The Gettysburg Address lasted 2 minutes, twenty two seconds. Ronald Reagan’s 1986 State of the Union Address was 31 minutes. The average valedictorian speech is between 5-20 minutes, on average. My best man’s speech, 20 minutes.
The wedding ceremony was low key, an all you can eat bull roast in a Knights of Columbus Hall. It was attended by about 150 people, all firemen. My husband and I had been in the Fire Department for about 12 years, so it was only fitting to invite our extended “family” of firefighters. We planned on a quick ceremony right at the hall, followed by all you can eat and drink after the best man and maid of honor spoke; easy, short and fun.
Or so we thought.
When the best man stood to give the address, we were alerted to the possibility of a firefighter riot as he pulled a notepad out of his pocket. We all laughed uneasily as he shuffled pages around before speaking. I do not recall everything he said; my eyes glazed over somewhere between “I have known the groom for 10 years” and “When he first became potty trained…”
If you want to see a fireman in distress, keep his beer and sandwich out of his reach. I suspect there was unauthorized nibbling going on, and was pretty sure I heard swallowing. Perhaps that was the only way they could stay awake through the speech. I noted a few of them brandishing their butter knives in a very threatening manner; others were face down snoring in the soup bowls. The DJ was debating playing God Save The Queen or some other pithy song to revive the masses.
I believe I still have an entire wedding photo album full of nothing but pictures of the best man’s speech. Several photographers ran out to their cars for additional film.
For myself, I planned our first child, where she would go to college, my retirement, and even started thinking of funeral arrangements; the best man’s, not mine. I do not think any one has applauded the ending of a speech more since, “This is one small step for man.”
It became a long standing joke among us all; the best man’s speech was truly longer than our ceremony.
When the maid of honor stood and took the microphone, in a shaky voice she said, “I love you guys so much.

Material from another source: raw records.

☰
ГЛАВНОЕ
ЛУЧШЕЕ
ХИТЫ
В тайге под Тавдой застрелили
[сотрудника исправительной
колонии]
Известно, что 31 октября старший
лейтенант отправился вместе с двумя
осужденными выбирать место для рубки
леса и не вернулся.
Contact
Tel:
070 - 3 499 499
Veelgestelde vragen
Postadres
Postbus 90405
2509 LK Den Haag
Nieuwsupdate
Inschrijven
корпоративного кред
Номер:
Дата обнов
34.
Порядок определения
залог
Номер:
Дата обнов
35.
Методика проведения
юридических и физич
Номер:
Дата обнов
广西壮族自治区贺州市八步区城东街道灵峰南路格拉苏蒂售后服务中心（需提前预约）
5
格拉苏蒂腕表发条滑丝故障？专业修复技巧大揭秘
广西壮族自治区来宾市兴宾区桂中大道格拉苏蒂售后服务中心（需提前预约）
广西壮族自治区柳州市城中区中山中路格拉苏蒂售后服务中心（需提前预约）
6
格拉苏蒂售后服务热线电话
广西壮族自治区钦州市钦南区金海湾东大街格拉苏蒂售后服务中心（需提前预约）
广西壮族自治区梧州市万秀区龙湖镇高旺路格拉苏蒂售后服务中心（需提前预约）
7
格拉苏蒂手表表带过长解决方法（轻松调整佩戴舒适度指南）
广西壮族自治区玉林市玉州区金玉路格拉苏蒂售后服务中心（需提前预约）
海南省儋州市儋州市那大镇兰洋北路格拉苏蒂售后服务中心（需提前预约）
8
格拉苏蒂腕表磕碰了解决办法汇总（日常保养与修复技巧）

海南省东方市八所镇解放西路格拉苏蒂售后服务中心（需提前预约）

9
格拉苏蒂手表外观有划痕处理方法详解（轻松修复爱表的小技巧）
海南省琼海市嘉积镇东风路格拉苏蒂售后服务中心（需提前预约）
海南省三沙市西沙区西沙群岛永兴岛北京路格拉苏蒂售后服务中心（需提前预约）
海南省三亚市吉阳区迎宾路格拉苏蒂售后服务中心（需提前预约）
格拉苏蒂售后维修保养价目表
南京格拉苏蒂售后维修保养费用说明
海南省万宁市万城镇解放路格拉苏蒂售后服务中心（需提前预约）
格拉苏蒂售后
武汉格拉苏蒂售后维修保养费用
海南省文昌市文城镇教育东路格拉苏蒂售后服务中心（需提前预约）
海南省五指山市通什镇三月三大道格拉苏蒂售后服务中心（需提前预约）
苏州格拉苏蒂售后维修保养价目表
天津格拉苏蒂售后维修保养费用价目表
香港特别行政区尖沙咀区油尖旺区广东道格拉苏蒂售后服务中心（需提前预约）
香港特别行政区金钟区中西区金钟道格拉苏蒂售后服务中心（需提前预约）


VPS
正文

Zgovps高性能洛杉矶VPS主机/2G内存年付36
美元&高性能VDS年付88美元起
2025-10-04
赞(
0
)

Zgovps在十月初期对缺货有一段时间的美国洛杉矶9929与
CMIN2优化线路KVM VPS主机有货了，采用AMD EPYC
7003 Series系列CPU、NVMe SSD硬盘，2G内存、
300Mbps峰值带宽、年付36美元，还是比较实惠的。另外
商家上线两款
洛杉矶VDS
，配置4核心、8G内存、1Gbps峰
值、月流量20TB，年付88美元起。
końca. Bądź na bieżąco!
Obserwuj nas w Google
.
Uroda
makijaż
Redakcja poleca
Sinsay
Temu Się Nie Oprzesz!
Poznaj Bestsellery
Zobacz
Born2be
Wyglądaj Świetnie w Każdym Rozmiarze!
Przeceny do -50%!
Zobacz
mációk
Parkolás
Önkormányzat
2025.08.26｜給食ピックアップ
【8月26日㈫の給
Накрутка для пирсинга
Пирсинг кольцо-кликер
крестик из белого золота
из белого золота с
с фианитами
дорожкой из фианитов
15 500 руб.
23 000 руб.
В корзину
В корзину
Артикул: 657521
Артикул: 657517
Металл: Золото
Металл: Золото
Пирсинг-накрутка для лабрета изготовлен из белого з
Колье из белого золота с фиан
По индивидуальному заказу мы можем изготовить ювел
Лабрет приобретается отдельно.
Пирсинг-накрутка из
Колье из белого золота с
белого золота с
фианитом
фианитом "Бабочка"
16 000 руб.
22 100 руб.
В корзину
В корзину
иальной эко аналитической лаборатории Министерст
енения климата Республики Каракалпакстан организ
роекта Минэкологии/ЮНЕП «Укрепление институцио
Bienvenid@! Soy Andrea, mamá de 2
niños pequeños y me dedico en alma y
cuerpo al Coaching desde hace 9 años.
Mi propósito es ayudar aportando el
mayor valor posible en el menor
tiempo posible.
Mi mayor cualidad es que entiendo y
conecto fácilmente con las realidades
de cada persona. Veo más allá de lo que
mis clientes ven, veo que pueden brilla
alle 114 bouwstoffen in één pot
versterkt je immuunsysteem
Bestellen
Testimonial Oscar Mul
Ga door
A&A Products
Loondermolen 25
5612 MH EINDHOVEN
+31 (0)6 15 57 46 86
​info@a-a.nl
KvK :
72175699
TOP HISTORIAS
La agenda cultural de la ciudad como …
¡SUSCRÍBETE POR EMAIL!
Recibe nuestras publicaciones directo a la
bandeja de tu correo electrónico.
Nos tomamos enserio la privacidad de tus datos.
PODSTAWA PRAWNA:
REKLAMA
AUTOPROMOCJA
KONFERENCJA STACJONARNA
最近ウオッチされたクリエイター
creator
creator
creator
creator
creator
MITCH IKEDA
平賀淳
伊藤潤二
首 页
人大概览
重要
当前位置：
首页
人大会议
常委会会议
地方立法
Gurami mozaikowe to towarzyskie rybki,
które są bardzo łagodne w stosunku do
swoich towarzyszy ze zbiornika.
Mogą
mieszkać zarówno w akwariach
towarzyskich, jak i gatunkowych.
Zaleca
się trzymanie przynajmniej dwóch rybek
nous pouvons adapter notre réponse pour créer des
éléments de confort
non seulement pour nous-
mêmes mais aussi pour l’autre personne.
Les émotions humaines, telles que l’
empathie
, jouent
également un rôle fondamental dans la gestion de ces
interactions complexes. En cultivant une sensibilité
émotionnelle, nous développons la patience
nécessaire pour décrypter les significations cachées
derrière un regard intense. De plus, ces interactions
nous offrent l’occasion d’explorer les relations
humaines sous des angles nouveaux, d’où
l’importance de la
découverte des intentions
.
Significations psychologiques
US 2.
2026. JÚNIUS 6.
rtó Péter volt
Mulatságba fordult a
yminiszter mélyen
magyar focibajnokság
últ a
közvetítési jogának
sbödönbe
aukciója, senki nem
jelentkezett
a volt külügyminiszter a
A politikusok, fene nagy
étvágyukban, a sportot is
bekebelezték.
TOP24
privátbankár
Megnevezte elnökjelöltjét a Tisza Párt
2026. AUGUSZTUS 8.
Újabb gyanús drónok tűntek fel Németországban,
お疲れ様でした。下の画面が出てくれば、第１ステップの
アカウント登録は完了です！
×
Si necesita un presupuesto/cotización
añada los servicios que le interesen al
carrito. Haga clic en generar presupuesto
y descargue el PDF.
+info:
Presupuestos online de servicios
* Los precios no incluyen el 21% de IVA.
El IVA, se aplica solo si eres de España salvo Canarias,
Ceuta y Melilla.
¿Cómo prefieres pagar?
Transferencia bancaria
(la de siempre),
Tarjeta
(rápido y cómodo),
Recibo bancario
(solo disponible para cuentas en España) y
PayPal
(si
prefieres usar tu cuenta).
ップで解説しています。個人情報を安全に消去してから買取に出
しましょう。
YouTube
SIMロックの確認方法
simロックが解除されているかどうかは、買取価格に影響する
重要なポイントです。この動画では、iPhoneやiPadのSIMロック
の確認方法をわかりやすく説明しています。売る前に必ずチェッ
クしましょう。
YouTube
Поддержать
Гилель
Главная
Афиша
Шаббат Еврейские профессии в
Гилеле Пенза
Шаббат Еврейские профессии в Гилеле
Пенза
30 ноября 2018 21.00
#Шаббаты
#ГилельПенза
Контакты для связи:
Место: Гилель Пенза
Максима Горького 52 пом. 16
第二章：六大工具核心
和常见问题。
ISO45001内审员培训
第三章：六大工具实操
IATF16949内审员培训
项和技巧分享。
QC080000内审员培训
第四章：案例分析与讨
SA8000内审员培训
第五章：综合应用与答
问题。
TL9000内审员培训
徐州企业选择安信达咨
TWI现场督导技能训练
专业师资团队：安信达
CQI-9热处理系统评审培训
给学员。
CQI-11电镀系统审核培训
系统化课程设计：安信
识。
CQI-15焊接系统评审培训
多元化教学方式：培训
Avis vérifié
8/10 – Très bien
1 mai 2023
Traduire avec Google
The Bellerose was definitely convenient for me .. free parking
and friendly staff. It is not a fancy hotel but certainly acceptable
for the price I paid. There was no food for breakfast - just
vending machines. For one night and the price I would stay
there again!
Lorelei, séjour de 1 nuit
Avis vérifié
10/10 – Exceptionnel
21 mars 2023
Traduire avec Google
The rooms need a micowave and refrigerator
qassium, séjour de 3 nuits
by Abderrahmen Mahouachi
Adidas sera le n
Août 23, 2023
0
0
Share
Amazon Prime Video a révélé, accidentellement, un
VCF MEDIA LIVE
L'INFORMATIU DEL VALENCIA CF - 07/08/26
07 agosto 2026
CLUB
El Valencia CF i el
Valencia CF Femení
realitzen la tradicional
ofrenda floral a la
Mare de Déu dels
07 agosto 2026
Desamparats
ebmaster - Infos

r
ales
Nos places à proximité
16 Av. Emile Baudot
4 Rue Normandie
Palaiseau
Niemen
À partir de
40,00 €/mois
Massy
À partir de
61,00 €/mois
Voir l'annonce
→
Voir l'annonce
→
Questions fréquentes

Good luck.” She became the most popular woman at the ceremony; people still rave about her speech all these years later. I was never prouder of my own fair sex than at that moment.
I have been to many weddings, done many Electric Slides, and heard many best men speak. I do no believe I have ever heard one quite as long as the presentation at my wedding. His heart was in the right place, I suppose; the right place for a salad fork flung from the audience.
It was a wonderful day, and while I joke about it, I was touched by his words. The therapist says I am really making strides now.